Dole gave up his Senate seat and his position as majority leader to run. The New York Times called Dole’s 1996 presidential bid “one of the most ineffectual presidential campaigns in recent memory.”
“Always the legislative tactician, Mr. Dole, according to his close associates, approached the presidential race much as he did a congressional negotiating session, believing that the key to victory was a clever endgame strategy,” The Times wrote. “But so bleak were the polls, and for so long, that Mr. Dole was forced to realize, far earlier than most losing candidates, that the endgame would probably not be enough.”
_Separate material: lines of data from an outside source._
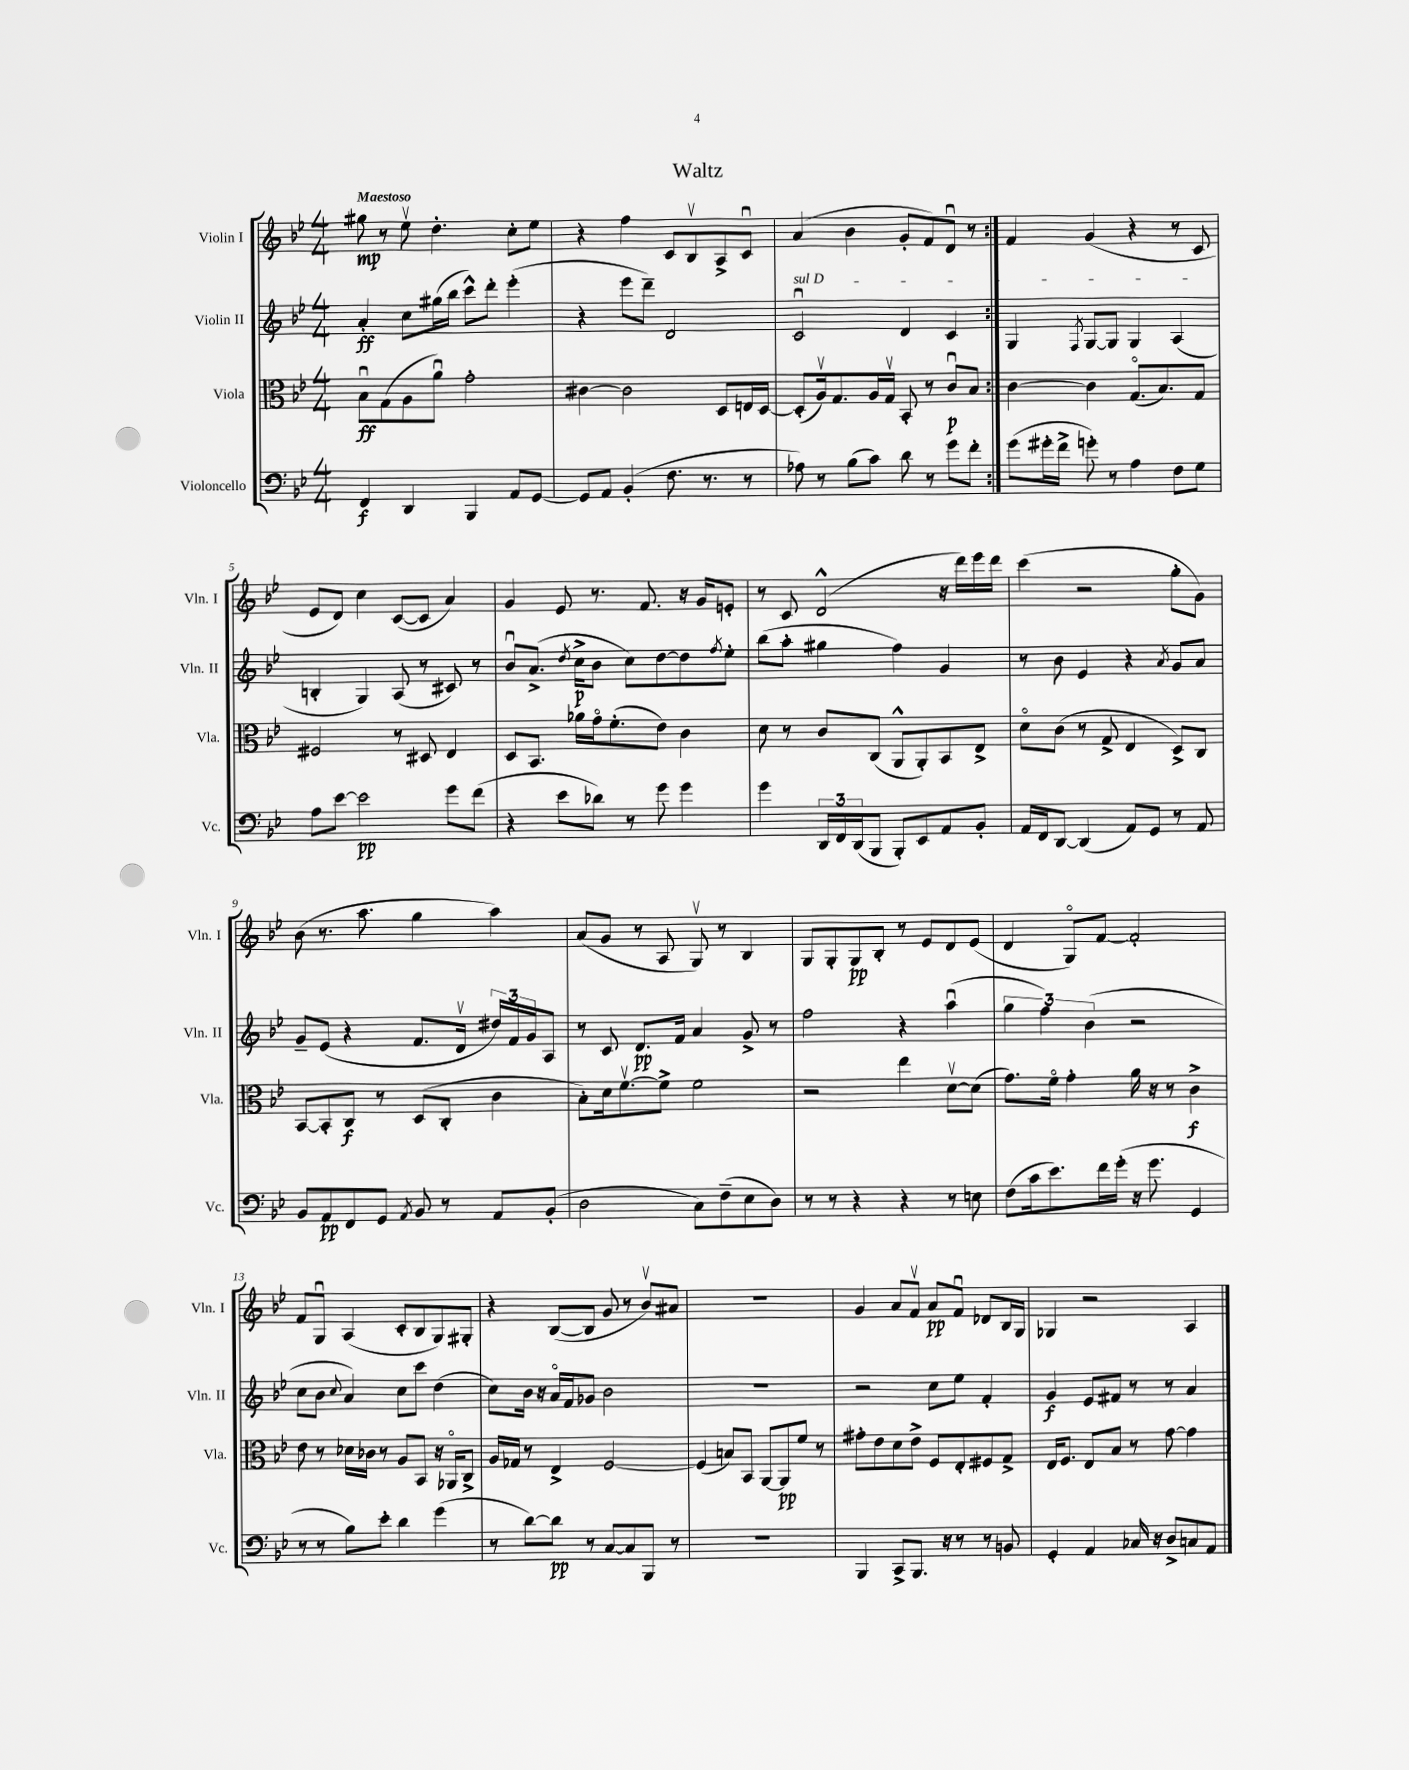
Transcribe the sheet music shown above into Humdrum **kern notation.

**kern	**dynam	**kern	**dynam	**kern	**dynam	**kern	**dynam
*part4	*part4	*part3	*part3	*part2	*part2	*part1	*part1
*staff4	*staff4	*staff3	*staff3	*staff2	*staff2	*staff1	*staff1
*I"Violoncello	*	*I"Viola	*	*I"Violin II	*	*I"Violin I	*
*I'Vc.	*	*I'Vla.	*	*I'Vln. II	*	*I'Vln. I	*
*clefF4	*	*clefC3	*	*clefG2	*	*clefG2	*
*k[b-e-]	*	*k[b-e-]	*	*k[b-e-]	*	*k[b-e-]	*
*M4/4	*	*M4/4	*	*M4/4	*	*M4/4	*
=1	=1	=1	=1	=1	=1	=1	=1
!	!	!	!	!	!	!LO:TX:a:B:t=Maestoso	!
4FF/	f	8B-u\L	ff	4a'/	ff	8gg#X\	mp
.	.	(8G\	.	.	.	8r	.
4DD/	.	8A\	.	8cc\L	.	8ee-v\	.
.	.	8au\J)	.	(16gg#X\L	.	4.dd'\	.
.	.	.	.	16bb-\JJ	.	.	.
4BBB-/	.	2g'\	.	8ccc^^\L)	.	.	.
.	.	.	.	8ddd'\J	.	.	.
8AA/L	.	.	.	(4eee-'\	.	8cc'\L	.
[8GG/J	.	.	.	.	.	8ee-\J	.
=2	=2	=2	=2	=2	=2	=2	=2
8GG/L]	.	[4c#X\	.	4r	.	4r	.
8AA/J	.	.	.	.	.	.	.
(4BB-'/	.	2c#\]	.	8eee-\L	.	4ff\	.
.	.	.	.	8ddd~\J)	.	.	.
8.F\	.	.	.	2d/	.	8c/L	.
.	.	.	.	.	.	8B-v/	.
8.r	.	.	.	.	.	.	.
.	.	8D/L	.	.	.	8A^/	.
8r	.	16En/L	.	.	.	8cu/J	.
.	.	[16D/JJ	.	.	.	.	.
=3	=3	=3	=3	=3	=3	=3	=3
!	!	!	!	!LO:TX:a:i:t=sul D	!	!	!
8A-X\)	.	(8D'/L]	.	2cu/	.	(4a/	.
8r	.	16Av/k)	.	.	.	.	.
.	.	8.G/	.	.	.	.	.
(8B-\L	.	.	.	.	.	4b-\	.
8c\J)	.	16A/L	.	.	.	.	.
.	.	16Gv/JJ	.	.	.	.	.
8d\	.	8BB-'/	.	4d/	.	8g'/L	.
8r	.	8r	.	.	.	8f/)	.
8g\L	.	8cu/L	p	4c/	.	8du/J	.
8f'\J	.	8B-/J	.	.	.	8r	.
=4:|!	=4:|!	=4:|!	=4:|!	=4:|!	=4:|!	=4:|!	=4:|!
(8g\L	.	[4c\	.	4G/	.	4f/	.
16g#X'\L	.	.	.	.	.	.	.
16f^\JJ	.	.	.	.	.	.	.
.	.	.	.	8qF/	.	.	.
8gn'\)	.	4c\]	.	[8G/L	.	(4g/	.
8r	.	.	.	8G/J]	.	.	.
4A\	.	(8.G/L	.	4G/	.	4r	.
.	.	8.B-/)	.	.	.	.	.
8F\L	.	.	.	(4A/	.	8r	.
8G\J	.	8G/J	.	.	.	8c/	.
!!LO:LB:g=z
=5	=5	=5	=5	=5	=5	=5	=5
8A\L	.	2F#X/	.	4Bn'/	.	8e-/L	.
[8e-\J	.	.	.	.	.	8d/J)	.
2e-\]	pp	.	.	4G/)	.	4cc\	.
.	.	8r	.	(8A/	.	([8c/L	.
.	.	8D#X/	.	8r	.	8c/J]	.
8g\L	.	4E-/	.	8c#X/)	.	4a/)	.
(8f\J	.	.	.	8r	.	.	.
=6	=6	=6	=6	=6	=6	=6	=6
4r	.	8D/L	.	8b-u/L	.	4g/	.
.	.	8.BB-/J	.	(8.a^/J	.	.	.
8e-\L	.	.	.	.	.	8e-/	.
.	.	.	.	8qdd/	.	.	.
.	.	16a-X\LL	.	16cc^\KL	p	.	.
8d-X\J)	.	16g\J	.	8b-\J	.	8.r	.
.	.	(8.f'\	.	.	.	.	.
8r	.	.	.	8cc\L)	.	.	.
.	.	.	.	.	.	8.f/	.
8g\	.	8e-\J)	.	[8dd\	.	.	.
4g\	.	4c\	.	8dd\]	.	16r	.
.	.	.	.	.	.	16g/KL	.
.	.	.	.	8qff/	.	.	.
.	.	.	.	8ee-'\J	.	8en'/J	.
=7	=7	=7	=7	=7	=7	=7	=7
4g\	.	8d\	.	(8bb-\L	.	8r	.
.	.	8r	.	8aa'\J	.	8c/	.
24DD/LL	.	8c/L	.	4gg#X\	.	(2d^^/	.
24FF/	.	.	.	.	.	.	.
(24DD/J	.	.	.	.	.	.	.
8BBB-/J	.	(8C/J	.	.	.	.	.
8BBB-'/L)	.	8AA^^/L	.	4ff\)	.	.	.
8EE-/	.	8AA'/)	.	.	.	.	.
8AA/	.	8BB-/	.	4g/	.	16r	.
.	.	.	.	.	.	16ddd\LL)	.
8BB-'/J	.	8E-^/J	.	.	.	16eee-\	.
.	.	.	.	.	.	16ddd\JJ	.
=8	=8	=8	=8	=8	=8	=8	=8
16AA/LL	.	8d\L	.	8r	.	(4ccc\	.
16FF/J	.	.	.	.	.	.	.
[8DD/J	.	(8c\J	.	8b-\	.	.	.
(4DD/]	.	8r	.	4e-/	.	2r	.
.	.	8G^/	.	.	.	.	.
8AA/L)	.	4E-/	.	4r	.	.	.
8GG/J	.	.	.	.	.	.	.
.	.	.	.	8qa/	.	.	.
8r	.	8D^/L)	.	8g/L	.	8gg'\L	.
8AA/	.	8C/J	.	8a/J	.	8g\J)	.
!!LO:LB:g=z
=9	=9	=9	=9	=9	=9	=9	=9
8BB-/L	.	[8BB-/L	.	8g~/L	.	(8b-\	.
8AA/	pp	8BB-'/]	.	(8e-/J	.	8.r	.
8FF/	.	8C/J	f	4r	.	.	.
.	.	.	.	.	.	8.aa\	.
8GG/J	.	8r	.	.	.	.	.
8qAA/	.	.	.	.	.	.	.
8BB-/	.	(8D/L	.	8.f/L	.	4gg\	.
8r	.	8C'/J	.	.	.	.	.
.	.	.	.	16dv/Jk	.	.	.
8AA/L	.	4c\	.	24dd#X/LL)	.	4aa\)	.
.	.	.	.	24f/	.	.	.
.	.	.	.	24g/J	.	.	.
(8BB-'/J	.	.	.	8A/J	.	.	.
=10	=10	=10	=10	=10	=10	=10	=10
2D\	.	8B-'\L)	.	8r	.	(8a/L	.
.	.	16d\k	.	8c/	.	8g/J	.
.	.	[8.fv\	.	.	.	.	.
.	.	.	.	8.d/L	pp	8r	.
.	.	8f^\J]	.	.	.	8A/	.
.	.	.	.	16f/Jk	.	.	.
8C\L)	.	2f\	.	4a/	.	8Gv/)	.
(8F~\	.	.	.	.	.	8r	.
8E-\	.	.	.	8g^/	.	4B-/	.
8D\J)	.	.	.	8r	.	.	.
=11	=11	=11	=11	=11	=11	=11	=11
8r	.	2r	.	2ff\	.	8G/L	.
8r	.	.	.	.	.	8G'/	.
4r	.	.	.	.	.	8G/	pp
.	.	.	.	.	.	8B-'/J	.
4r	.	4ee-\	.	4r	.	8r	.
.	.	.	.	.	.	8e-/L	.
8r	.	[8dv\L	.	(4aau\	.	8d/	.
8En\	.	(8d\J]	.	.	.	(8e-/J	.
=12	=12	=12	=12	=12	=12	=12	=12
(8F\L	.	8.g\L)	.	6gg\	.	4d/	.
16c\k	.	.	.	.	.	.	.
.	.	.	.	6ff\)	.	.	.
8.e-\)	.	16f\Jk	.	.	.	.	.
.	.	4g'\	.	.	.	8G/L)	.
.	.	.	.	(6b-\	.	.	.
16f\L	.	.	.	.	.	[8f/J	.
(16g'\JJ	.	.	.	.	.	.	.
16r	.	16a\	.	2r	.	2f'/]	.
8.g\	.	16r	.	.	.	.	.
.	.	8r	.	.	.	.	.
4GG/	.	4c^\	f	.	.	.	.
!!LO:LB:g=z
=13	=13	=13	=13	=13	=13	=13	=13
8r	.	8e-\	.	8cc\L	.	8f/L	.
8r	.	8r	.	8b-\J	.	8Gu/J	.
.	.	.	.	8qqcc/	.	.	.
8B-\L)	.	16d-X\LL	.	4a/)	.	(4A/	.
.	.	16c-X\JJ	.	.	.	.	.
8e-'\J	.	8r	.	.	.	.	.
4d\	.	8A/L	.	8cc\L	.	8c'/L	.
.	.	8BB-/J	.	8ccc\J	.	8B-/	.
(4g\	.	16r	.	(4dd\	.	8G/)	.
.	.	16AA-X/KL	.	.	.	.	.
.	.	8C^/J	.	.	.	8G#X'/J	.
=14	=14	=14	=14	=14	=14	=14	=14
8r	.	16A/LL	.	8cc\L)	.	4r	.
.	.	16G-X/JJ	.	.	.	.	.
[8d\L)	.	8r	.	16b-\Jk	.	.	.
.	.	.	.	16r	.	.	.
8d\J]	pp	4E-^/	.	16a/LL	.	([8B-/L	.
.	.	.	.	16f/J	.	.	.
8r	.	.	.	8g-X/J	.	8B-/J]	.
[8C/L	.	[2F/	.	2b-\	.	8g/	.
8C/]	.	.	.	.	.	8r	.
8BBB-/J	.	.	.	.	.	8b-v/L)	.
8r	.	.	.	.	.	8a#X/J	.
=15	=15	=15	=15	=15	=15	=15	=15
1r	.	(4F/]	.	1r	.	1r	.
.	.	8Bn/L)	.	.	.	.	.
.	.	8BB-/J	.	.	.	.	.
.	.	[8AA/L	.	.	.	.	.
.	.	8AA/]	pp	.	.	.	.
.	.	8f/J	.	.	.	.	.
.	.	8r	.	.	.	.	.
=16	=16	=16	=16	=16	=16	=16	=16
4BBB-/	.	8g#X'\L	.	2r	.	4g/	.
.	.	8e-\	.	.	.	.	.
8CC^/L	.	8d\	.	.	.	8a/L	.
8.BBB-/J	.	8e-^\J	.	.	.	8fv/J	.
.	.	8F/L	.	8cc\L	.	8a/L	pp
16r	.	.	.	.	.	.	.
8r	.	8E-'/	.	8ee-\J	.	8fu/J	.
8r	.	8F#X/	.	4f'/	.	8d-X/L	.
8BBn/	.	8G^/J	.	.	.	16B-/L	.
.	.	.	.	.	.	16G/JJ	.
=17	=17	=17	=17	=17	=17	=17	=17
4GG'/	.	16E-/KL	.	4g/	f	4G-X/	.
.	.	8.F/J	.	.	.	.	.
4AA/	.	8E-/L	.	8e-/L	.	2r	.
.	.	8B-/J	.	8f#X/J	.	.	.
16C-X/	.	8r	.	8r	.	.	.
16r	.	.	.	.	.	.	.
8D^/L	.	[8g\	.	8r	.	.	.
8Cn/	.	4g\]	.	4a/	.	4A/	.
8AA/J	.	.	.	.	.	.	.
==	==	==	==	==	==	==	==
*-	*-	*-	*-	*-	*-	*-	*-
The Times described Dole’s reported assessment of what went wrong with his campaign: “He was upset about the embarrassment of the bungled attempt to win Ross Perot’s endorsement. He was mystified by the states his campaign had sent him to visit. He was unhappy with the television advertisements. He was convinced, in short, that the presidency was about to escape him yet again.”
Dole eventually lost the race to Clinton, effectively ending his political career.
In keeping with his reputation for fostering bipartisan friendships, Dole told The Washington Post after his election loss, “People were urging [me] to be a hatchet man against Clinton for the next four years. I couldn’t see the point. Maybe after all those partisan fights, you look for more friendships. One of the nice things I’ve discovered is that when you’re out of politics, you have more credibility with the other side.”
Dole made headlines when he stood up from his wheelchair to salute his one-time political rival, former President George H.W. Bush, at Bush’s 2018 funeral, an emotional, powerful moment, particularly given the history the two men share.
Bush, like Dole, was a war hero and served with distinction in World War II. Dole saluted with his left hand because of the injuries he sustained during the war that affected his mobility in his right.
Dole was widely praised for what would be one of his final gestures of setting political rivalries aside in favor of civility.